- _Job item_
Could you transcribe every line of the data below, keeping each one character for character and in the same order?

- _Information supplied_
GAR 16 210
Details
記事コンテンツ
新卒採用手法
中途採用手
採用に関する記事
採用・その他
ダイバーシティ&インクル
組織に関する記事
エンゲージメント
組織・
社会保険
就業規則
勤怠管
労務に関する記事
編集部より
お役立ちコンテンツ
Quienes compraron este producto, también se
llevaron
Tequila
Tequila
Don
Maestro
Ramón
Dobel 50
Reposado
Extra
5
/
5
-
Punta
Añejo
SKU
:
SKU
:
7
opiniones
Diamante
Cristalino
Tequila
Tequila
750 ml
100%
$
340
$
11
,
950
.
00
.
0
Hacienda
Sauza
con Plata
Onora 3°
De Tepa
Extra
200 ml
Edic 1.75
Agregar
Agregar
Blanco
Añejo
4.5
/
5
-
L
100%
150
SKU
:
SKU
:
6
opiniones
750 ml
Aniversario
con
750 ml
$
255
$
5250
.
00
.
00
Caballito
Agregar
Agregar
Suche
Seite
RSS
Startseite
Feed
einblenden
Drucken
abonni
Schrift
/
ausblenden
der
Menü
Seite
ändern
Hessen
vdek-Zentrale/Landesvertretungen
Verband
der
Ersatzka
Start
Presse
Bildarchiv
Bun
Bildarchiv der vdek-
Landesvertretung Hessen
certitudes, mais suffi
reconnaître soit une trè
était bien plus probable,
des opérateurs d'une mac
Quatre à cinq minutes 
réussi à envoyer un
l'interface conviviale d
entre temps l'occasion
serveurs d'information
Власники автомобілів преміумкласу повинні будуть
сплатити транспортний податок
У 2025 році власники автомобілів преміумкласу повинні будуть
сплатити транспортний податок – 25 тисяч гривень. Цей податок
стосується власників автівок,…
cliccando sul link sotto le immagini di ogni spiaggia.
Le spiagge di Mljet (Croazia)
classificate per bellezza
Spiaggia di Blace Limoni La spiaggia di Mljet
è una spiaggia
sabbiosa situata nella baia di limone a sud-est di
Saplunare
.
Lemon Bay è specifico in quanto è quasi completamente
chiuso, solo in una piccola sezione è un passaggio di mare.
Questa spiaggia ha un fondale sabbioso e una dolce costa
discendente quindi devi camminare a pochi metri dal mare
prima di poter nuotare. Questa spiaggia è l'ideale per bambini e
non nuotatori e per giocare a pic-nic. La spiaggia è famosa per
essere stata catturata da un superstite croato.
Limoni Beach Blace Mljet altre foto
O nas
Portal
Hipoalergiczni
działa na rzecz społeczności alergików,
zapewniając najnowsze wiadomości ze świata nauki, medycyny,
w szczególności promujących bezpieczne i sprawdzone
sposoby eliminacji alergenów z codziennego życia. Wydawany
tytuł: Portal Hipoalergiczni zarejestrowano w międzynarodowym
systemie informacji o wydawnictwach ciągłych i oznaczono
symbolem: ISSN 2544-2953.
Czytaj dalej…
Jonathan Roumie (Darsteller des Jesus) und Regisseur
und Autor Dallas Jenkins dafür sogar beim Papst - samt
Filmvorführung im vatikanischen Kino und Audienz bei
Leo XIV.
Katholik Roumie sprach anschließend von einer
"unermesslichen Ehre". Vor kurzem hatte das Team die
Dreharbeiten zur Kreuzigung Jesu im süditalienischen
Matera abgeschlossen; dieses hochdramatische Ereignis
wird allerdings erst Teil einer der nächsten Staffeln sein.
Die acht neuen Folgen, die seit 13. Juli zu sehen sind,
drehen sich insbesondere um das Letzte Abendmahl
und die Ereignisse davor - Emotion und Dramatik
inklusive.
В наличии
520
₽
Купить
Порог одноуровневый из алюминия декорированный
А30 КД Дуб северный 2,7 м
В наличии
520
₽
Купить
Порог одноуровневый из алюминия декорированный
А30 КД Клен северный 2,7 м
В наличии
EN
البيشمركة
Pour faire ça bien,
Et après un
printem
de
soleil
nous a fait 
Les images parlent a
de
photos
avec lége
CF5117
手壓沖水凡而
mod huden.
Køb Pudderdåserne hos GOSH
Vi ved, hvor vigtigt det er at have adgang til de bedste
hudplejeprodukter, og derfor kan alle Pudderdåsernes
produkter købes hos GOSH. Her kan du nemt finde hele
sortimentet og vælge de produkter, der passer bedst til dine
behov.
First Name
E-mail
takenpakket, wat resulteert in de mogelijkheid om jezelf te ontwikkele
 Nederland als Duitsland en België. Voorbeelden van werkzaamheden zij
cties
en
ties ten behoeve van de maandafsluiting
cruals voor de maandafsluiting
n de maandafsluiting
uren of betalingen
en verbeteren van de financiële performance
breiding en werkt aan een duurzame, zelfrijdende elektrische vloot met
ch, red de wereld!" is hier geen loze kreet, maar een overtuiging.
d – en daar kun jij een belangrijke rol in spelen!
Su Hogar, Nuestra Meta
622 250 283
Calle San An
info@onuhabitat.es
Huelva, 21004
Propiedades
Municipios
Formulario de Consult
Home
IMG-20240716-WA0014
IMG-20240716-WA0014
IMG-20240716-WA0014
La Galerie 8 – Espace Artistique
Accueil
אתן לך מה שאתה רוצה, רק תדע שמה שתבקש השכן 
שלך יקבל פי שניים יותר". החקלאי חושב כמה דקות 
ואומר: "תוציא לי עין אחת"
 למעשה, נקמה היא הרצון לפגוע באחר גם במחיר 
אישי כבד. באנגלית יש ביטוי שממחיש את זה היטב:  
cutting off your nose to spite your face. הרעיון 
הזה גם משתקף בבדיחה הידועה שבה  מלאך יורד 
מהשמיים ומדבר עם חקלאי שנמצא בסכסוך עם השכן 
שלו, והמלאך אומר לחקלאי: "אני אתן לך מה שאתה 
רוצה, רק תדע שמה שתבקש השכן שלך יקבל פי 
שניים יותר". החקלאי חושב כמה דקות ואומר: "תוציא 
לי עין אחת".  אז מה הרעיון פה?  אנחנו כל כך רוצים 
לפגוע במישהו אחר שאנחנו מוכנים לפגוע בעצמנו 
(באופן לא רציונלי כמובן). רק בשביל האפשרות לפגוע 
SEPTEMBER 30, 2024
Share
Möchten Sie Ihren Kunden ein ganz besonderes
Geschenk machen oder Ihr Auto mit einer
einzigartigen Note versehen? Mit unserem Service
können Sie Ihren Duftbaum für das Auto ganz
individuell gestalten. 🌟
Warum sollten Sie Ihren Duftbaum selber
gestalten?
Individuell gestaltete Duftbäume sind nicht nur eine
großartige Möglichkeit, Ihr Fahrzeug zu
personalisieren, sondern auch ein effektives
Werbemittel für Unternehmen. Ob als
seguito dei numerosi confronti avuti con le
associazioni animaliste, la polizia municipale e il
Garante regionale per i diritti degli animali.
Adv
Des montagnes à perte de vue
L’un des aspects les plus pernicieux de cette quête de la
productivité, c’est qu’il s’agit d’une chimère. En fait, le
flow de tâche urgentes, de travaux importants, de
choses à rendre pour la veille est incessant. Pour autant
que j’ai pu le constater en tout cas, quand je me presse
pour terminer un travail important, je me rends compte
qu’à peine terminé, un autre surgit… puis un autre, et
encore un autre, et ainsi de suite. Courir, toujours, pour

- _Written solution_
GAR 16 210
Details
記事コンテンツ
新卒採用手法
中途採用手
採用に関する記事
採用・その他
ダイバーシティ&インクル
組織に関する記事
エンゲージメント
組織・
社会保険
就業規則
勤怠管
労務に関する記事
編集部より
お役立ちコンテンツ
Quienes compraron este producto, también se
llevaron
Tequila
Tequila
Don
Maestro
Ramón
Dobel 50
Reposado
Extra
5
/
5
-
Punta
Añejo
SKU
:
SKU
:
7
opiniones
Diamante
Cristalino
Tequila
Tequila
750 ml
100%
$
340
$
11
,
950
.
00
.
0
Hacienda
Sauza
con Plata
Onora 3°
De Tepa
Extra
200 ml
Edic 1.75
Agregar
Agregar
Blanco
Añejo
4.5
/
5
-
L
100%
150
SKU
:
SKU
:
6
opiniones
750 ml
Aniversario
con
750 ml
$
255
$
5250
.
00
.
00
Caballito
Agregar
Agregar
Suche
Seite
RSS
Startseite
Feed
einblenden
Drucken
abonni
Schrift
/
ausblenden
der
Menü
Seite
ändern
Hessen
vdek-Zentrale/Landesvertretungen
Verband
der
Ersatzka
Start
Presse
Bildarchiv
Bun
Bildarchiv der vdek-
Landesvertretung Hessen
certitudes, mais suffi
reconnaître soit une trè
était bien plus probable,
des opérateurs d'une mac
Quatre à cinq minutes 
réussi à envoyer un
l'interface conviviale d
entre temps l'occasion
serveurs d'information
Власники автомобілів преміумкласу повинні будуть
сплатити транспортний податок
У 2025 році власники автомобілів преміумкласу повинні будуть
сплатити транспортний податок – 25 тисяч гривень. Цей податок
стосується власників автівок,…
cliccando sul link sotto le immagini di ogni spiaggia.
Le spiagge di Mljet (Croazia)
classificate per bellezza
Spiaggia di Blace Limoni La spiaggia di Mljet
è una spiaggia
sabbiosa situata nella baia di limone a sud-est di
Saplunare
.
Lemon Bay è specifico in quanto è quasi completamente
chiuso, solo in una piccola sezione è un passaggio di mare.
Questa spiaggia ha un fondale sabbioso e una dolce costa
discendente quindi devi camminare a pochi metri dal mare
prima di poter nuotare. Questa spiaggia è l'ideale per bambini e
non nuotatori e per giocare a pic-nic. La spiaggia è famosa per
essere stata catturata da un superstite croato.
Limoni Beach Blace Mljet altre foto
O nas
Portal
Hipoalergiczni
działa na rzecz społeczności alergików,
zapewniając najnowsze wiadomości ze świata nauki, medycyny,
w szczególności promujących bezpieczne i sprawdzone
sposoby eliminacji alergenów z codziennego życia. Wydawany
tytuł: Portal Hipoalergiczni zarejestrowano w międzynarodowym
systemie informacji o wydawnictwach ciągłych i oznaczono
symbolem: ISSN 2544-2953.
Czytaj dalej…
Jonathan Roumie (Darsteller des Jesus) und Regisseur
und Autor Dallas Jenkins dafür sogar beim Papst - samt
Filmvorführung im vatikanischen Kino und Audienz bei
Leo XIV.
Katholik Roumie sprach anschließend von einer
"unermesslichen Ehre". Vor kurzem hatte das Team die
Dreharbeiten zur Kreuzigung Jesu im süditalienischen
Matera abgeschlossen; dieses hochdramatische Ereignis
wird allerdings erst Teil einer der nächsten Staffeln sein.
Die acht neuen Folgen, die seit 13. Juli zu sehen sind,
drehen sich insbesondere um das Letzte Abendmahl
und die Ereignisse davor - Emotion und Dramatik
inklusive.
В наличии
520
₽
Купить
Порог одноуровневый из алюминия декорированный
А30 КД Дуб северный 2,7 м
В наличии
520
₽
Купить
Порог одноуровневый из алюминия декорированный
А30 КД Клен северный 2,7 м
В наличии
EN
البيشمركة
Pour faire ça bien,
Et après un
printem
de
soleil
nous a fait 
Les images parlent a
de
photos
avec lége
CF5117
手壓沖水凡而
mod huden.
Køb Pudderdåserne hos GOSH
Vi ved, hvor vigtigt det er at have adgang til de bedste
hudplejeprodukter, og derfor kan alle Pudderdåsernes
produkter købes hos GOSH. Her kan du nemt finde hele
sortimentet og vælge de produkter, der passer bedst til dine
behov.
First Name
E-mail
takenpakket, wat resulteert in de mogelijkheid om jezelf te ontwikkele
 Nederland als Duitsland en België. Voorbeelden van werkzaamheden zij
cties
en
ties ten behoeve van de maandafsluiting
cruals voor de maandafsluiting
n de maandafsluiting
uren of betalingen
en verbeteren van de financiële performance
breiding en werkt aan een duurzame, zelfrijdende elektrische vloot met
ch, red de wereld!" is hier geen loze kreet, maar een overtuiging.
d – en daar kun jij een belangrijke rol in spelen!
Su Hogar, Nuestra Meta
622 250 283
Calle San An
info@onuhabitat.es
Huelva, 21004
Propiedades
Municipios
Formulario de Consult
Home
IMG-20240716-WA0014
IMG-20240716-WA0014
IMG-20240716-WA0014
La Galerie 8 – Espace Artistique
Accueil
אתן לך מה שאתה רוצה, רק תדע שמה שתבקש השכן 
שלך יקבל פי שניים יותר". החקלאי חושב כמה דקות 
ואומר: "תוציא לי עין אחת"
 למעשה, נקמה היא הרצון לפגוע באחר גם במחיר 
אישי כבד. באנגלית יש ביטוי שממחיש את זה היטב:  
cutting off your nose to spite your face. הרעיון 
הזה גם משתקף בבדיחה הידועה שבה  מלאך יורד 
מהשמיים ומדבר עם חקלאי שנמצא בסכסוך עם השכן 
שלו, והמלאך אומר לחקלאי: "אני אתן לך מה שאתה 
רוצה, רק תדע שמה שתבקש השכן שלך יקבל פי 
שניים יותר". החקלאי חושב כמה דקות ואומר: "תוציא 
לי עין אחת".  אז מה הרעיון פה?  אנחנו כל כך רוצים 
לפגוע במישהו אחר שאנחנו מוכנים לפגוע בעצמנו 
(באופן לא רציונלי כמובן). רק בשביל האפשרות לפגוע 
SEPTEMBER 30, 2024
Share
Möchten Sie Ihren Kunden ein ganz besonderes
Geschenk machen oder Ihr Auto mit einer
einzigartigen Note versehen? Mit unserem Service
können Sie Ihren Duftbaum für das Auto ganz
individuell gestalten. 🌟
Warum sollten Sie Ihren Duftbaum selber
gestalten?
Individuell gestaltete Duftbäume sind nicht nur eine
großartige Möglichkeit, Ihr Fahrzeug zu
personalisieren, sondern auch ein effektives
Werbemittel für Unternehmen. Ob als
seguito dei numerosi confronti avuti con le
associazioni animaliste, la polizia municipale e il
Garante regionale per i diritti degli animali.
Adv
Des montagnes à perte de vue
L’un des aspects les plus pernicieux de cette quête de la
productivité, c’est qu’il s’agit d’une chimère. En fait, le
flow de tâche urgentes, de travaux importants, de
choses à rendre pour la veille est incessant. Pour autant
que j’ai pu le constater en tout cas, quand je me presse
pour terminer un travail important, je me rends compte
qu’à peine terminé, un autre surgit… puis un autre, et
encore un autre, et ainsi de suite. Courir, toujours, pour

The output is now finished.